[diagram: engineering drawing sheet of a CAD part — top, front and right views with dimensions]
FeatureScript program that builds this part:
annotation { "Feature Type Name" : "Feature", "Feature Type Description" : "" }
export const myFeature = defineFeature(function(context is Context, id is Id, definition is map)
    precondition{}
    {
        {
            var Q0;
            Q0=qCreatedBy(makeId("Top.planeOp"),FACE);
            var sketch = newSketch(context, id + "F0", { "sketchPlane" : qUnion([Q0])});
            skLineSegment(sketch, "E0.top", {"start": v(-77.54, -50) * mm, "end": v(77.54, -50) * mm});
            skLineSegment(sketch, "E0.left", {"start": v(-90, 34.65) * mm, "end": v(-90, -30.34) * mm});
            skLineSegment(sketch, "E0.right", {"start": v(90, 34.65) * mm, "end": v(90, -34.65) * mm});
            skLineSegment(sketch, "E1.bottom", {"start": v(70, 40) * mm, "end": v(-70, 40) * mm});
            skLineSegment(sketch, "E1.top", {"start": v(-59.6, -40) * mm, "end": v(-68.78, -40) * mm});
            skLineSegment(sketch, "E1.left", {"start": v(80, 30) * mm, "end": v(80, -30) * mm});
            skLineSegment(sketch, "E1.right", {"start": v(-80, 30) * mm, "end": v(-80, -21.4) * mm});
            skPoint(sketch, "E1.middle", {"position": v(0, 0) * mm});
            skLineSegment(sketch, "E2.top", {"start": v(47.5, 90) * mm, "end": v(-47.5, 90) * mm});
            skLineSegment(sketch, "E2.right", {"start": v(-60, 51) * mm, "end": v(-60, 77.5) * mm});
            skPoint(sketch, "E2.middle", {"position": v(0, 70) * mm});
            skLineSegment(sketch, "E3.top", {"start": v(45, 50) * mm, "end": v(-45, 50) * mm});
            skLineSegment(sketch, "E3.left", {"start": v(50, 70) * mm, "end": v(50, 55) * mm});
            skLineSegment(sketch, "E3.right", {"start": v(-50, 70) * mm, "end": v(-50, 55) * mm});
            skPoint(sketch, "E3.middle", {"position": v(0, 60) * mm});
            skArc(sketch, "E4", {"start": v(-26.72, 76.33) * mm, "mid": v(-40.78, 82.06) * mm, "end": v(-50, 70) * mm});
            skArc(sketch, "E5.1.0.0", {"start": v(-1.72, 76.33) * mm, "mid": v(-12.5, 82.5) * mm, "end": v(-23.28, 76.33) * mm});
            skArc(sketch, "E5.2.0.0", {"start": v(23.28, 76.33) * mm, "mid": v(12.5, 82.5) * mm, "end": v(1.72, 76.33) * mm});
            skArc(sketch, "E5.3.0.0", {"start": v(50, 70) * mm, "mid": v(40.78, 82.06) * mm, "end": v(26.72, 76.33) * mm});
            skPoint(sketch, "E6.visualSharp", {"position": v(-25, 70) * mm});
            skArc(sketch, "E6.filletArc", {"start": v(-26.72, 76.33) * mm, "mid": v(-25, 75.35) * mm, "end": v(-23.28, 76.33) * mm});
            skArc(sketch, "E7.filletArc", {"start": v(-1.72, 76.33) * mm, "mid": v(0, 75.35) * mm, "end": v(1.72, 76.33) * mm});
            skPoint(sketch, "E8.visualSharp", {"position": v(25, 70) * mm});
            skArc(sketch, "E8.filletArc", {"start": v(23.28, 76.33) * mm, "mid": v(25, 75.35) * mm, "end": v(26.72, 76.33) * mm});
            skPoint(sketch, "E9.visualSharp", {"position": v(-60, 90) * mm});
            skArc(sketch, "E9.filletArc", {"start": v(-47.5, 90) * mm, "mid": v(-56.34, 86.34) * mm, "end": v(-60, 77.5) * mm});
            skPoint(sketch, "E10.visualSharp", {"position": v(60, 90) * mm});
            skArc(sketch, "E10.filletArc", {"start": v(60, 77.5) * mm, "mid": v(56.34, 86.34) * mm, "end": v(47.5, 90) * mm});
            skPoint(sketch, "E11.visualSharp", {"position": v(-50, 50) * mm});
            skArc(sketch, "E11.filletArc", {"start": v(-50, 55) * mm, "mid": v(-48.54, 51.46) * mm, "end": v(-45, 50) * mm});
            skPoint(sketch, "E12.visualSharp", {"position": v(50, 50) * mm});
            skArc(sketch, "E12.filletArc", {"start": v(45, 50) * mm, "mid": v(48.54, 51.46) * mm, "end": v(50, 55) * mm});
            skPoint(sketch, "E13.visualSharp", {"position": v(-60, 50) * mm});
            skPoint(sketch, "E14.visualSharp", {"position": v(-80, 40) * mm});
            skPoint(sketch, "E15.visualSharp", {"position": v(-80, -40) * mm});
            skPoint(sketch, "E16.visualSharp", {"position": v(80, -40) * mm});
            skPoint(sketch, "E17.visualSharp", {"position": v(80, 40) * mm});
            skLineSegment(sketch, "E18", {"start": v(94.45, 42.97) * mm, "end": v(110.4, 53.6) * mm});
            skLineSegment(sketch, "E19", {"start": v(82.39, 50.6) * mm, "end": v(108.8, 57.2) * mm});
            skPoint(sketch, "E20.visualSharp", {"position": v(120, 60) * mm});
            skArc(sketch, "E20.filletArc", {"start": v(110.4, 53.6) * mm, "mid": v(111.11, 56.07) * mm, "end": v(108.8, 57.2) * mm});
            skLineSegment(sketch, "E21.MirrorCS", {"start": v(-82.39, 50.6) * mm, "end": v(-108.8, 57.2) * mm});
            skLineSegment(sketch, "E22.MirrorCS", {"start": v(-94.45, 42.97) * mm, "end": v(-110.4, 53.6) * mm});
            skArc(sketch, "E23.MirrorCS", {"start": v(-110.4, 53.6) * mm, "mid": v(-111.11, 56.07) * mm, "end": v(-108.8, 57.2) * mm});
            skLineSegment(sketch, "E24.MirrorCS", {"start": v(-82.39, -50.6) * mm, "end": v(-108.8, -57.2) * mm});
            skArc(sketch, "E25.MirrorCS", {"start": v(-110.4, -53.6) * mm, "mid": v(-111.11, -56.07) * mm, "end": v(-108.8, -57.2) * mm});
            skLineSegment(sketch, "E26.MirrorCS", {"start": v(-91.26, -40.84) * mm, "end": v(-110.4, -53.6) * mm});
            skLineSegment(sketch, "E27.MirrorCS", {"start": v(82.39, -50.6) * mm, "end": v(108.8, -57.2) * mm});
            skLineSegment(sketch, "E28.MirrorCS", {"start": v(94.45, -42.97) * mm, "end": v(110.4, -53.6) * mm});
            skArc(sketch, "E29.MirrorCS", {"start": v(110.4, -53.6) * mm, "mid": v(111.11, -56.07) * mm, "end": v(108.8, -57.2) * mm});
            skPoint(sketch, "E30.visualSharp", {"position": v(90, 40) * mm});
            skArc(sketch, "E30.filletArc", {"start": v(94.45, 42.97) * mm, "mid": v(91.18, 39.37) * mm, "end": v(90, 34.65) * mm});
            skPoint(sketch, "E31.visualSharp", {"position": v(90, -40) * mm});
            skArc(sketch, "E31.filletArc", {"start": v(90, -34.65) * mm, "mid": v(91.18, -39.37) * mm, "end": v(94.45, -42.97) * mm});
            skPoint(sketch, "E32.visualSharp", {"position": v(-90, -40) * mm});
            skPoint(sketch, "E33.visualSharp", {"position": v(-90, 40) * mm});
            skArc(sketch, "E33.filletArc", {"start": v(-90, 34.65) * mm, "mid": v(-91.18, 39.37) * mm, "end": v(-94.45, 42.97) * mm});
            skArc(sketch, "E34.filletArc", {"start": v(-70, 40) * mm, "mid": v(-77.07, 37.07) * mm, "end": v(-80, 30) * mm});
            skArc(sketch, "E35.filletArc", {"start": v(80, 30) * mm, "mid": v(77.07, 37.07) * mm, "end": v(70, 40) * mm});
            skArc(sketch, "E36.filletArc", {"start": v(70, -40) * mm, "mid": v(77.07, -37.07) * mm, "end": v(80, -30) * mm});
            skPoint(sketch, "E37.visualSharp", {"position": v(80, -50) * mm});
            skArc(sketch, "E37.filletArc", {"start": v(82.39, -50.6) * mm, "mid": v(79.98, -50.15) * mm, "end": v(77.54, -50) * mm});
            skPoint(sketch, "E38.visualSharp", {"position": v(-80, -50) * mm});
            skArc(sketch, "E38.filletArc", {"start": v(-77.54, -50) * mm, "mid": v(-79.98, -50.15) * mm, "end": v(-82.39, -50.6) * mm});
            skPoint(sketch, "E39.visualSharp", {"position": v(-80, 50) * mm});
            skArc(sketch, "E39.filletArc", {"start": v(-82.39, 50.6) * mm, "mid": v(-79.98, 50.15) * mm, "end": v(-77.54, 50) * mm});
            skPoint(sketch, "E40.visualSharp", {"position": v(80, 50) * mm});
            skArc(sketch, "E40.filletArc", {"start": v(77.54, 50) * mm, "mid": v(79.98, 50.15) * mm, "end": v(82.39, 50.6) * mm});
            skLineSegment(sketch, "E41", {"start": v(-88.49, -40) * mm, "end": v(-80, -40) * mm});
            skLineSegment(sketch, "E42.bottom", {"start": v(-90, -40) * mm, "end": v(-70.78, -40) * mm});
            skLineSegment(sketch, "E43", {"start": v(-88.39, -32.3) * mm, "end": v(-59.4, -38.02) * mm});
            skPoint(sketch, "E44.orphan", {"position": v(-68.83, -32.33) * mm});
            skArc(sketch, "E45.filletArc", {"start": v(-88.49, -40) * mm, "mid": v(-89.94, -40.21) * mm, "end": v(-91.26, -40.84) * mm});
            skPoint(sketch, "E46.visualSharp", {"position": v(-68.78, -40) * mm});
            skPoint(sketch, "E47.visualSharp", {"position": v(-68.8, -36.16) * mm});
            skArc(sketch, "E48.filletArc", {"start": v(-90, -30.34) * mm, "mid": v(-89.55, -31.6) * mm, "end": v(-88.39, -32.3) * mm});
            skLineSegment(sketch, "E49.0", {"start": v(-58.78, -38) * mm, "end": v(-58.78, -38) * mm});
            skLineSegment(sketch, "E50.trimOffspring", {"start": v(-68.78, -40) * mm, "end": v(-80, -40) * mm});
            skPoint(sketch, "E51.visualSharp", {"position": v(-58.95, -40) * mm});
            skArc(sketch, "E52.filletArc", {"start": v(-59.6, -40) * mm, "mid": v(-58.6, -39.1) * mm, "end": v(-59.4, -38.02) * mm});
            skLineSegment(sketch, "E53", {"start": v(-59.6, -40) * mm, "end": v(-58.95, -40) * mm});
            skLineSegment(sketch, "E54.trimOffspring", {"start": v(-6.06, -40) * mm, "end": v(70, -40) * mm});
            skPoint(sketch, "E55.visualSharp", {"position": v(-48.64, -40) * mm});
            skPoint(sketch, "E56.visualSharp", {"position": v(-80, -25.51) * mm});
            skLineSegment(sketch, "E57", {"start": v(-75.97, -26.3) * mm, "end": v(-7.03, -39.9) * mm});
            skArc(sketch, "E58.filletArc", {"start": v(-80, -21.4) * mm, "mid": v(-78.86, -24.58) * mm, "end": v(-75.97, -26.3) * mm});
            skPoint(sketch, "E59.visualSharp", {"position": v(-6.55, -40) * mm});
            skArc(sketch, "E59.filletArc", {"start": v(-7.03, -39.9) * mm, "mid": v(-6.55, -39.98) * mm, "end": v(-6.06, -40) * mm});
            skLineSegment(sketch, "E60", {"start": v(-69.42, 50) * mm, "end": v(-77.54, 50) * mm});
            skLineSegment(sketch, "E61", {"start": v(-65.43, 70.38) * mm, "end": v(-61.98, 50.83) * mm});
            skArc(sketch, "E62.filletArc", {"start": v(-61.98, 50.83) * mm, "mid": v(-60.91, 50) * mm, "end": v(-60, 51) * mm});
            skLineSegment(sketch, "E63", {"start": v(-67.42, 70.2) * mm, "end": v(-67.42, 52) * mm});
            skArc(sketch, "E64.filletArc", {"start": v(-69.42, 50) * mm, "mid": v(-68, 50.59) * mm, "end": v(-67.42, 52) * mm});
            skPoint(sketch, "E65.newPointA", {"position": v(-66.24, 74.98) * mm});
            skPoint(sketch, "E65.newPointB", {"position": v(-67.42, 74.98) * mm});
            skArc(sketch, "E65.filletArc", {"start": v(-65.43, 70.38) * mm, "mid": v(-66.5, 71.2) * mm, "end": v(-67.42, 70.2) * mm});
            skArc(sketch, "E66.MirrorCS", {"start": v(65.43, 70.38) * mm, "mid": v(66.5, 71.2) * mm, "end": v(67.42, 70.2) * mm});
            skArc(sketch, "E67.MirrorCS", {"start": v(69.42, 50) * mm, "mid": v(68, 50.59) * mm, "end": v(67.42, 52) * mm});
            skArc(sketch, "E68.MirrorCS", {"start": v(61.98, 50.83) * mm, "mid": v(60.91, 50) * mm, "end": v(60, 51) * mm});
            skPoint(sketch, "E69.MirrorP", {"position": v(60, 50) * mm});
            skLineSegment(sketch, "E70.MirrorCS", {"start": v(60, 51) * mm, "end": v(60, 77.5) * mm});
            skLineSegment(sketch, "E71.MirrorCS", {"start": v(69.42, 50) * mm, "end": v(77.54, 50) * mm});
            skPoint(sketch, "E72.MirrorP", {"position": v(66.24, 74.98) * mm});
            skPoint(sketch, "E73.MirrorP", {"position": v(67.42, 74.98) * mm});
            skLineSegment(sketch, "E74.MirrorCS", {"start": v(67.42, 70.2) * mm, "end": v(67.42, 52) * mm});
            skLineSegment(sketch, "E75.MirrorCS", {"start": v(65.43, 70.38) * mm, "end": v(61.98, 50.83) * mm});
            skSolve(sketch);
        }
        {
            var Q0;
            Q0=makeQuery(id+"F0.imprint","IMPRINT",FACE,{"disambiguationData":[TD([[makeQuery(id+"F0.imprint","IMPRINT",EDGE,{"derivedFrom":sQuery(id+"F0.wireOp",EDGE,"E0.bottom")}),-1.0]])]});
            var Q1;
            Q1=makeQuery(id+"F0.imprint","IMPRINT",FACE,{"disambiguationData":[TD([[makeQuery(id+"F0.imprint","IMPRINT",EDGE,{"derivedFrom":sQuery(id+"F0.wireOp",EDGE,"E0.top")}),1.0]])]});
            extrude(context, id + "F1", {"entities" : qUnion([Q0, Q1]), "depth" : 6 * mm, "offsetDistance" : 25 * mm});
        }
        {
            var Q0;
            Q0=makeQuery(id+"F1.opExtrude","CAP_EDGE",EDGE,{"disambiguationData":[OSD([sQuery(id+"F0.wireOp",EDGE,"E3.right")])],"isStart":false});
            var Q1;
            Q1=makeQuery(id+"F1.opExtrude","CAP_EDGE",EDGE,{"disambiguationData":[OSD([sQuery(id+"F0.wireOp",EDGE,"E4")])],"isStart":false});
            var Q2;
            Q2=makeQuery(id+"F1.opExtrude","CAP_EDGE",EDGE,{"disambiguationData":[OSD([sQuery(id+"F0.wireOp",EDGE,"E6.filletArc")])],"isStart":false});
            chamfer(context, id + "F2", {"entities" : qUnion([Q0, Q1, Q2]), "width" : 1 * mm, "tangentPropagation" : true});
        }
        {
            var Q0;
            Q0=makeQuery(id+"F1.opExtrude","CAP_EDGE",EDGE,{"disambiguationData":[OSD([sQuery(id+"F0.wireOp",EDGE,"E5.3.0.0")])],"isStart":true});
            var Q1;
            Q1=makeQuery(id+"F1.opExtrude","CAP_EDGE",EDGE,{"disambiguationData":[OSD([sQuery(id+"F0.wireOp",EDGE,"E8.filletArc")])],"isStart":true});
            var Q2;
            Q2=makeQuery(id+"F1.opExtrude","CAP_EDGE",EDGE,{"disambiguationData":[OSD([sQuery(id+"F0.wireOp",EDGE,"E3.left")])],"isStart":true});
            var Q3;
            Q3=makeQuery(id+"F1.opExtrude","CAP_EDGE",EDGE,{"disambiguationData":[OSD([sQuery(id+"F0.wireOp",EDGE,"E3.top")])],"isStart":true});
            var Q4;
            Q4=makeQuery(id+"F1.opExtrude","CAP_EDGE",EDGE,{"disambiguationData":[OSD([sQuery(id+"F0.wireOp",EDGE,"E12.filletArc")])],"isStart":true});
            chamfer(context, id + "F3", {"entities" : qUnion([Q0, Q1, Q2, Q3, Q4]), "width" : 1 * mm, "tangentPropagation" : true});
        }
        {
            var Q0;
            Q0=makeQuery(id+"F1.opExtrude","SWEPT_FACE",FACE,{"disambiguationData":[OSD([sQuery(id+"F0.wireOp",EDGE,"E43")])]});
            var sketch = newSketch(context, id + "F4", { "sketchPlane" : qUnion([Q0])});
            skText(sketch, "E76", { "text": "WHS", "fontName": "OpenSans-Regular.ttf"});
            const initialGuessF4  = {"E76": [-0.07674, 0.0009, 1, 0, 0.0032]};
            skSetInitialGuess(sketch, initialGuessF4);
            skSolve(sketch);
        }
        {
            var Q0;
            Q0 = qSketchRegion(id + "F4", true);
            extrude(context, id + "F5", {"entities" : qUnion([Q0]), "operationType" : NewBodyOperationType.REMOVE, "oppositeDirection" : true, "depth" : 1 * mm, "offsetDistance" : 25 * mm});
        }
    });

# Goal
Copy the entries above verbatim, from their first line through the line containing "export const myFeature", inclusive.

# Output below
[diagram: engineering drawing sheet of a CAD part — top, front and right views with dimensions]
FeatureScript program that builds this part:
annotation { "Feature Type Name" : "Feature", "Feature Type Description" : "" }
export const myFeature = defineFeature(function(context is Context, id is Id, definition is map)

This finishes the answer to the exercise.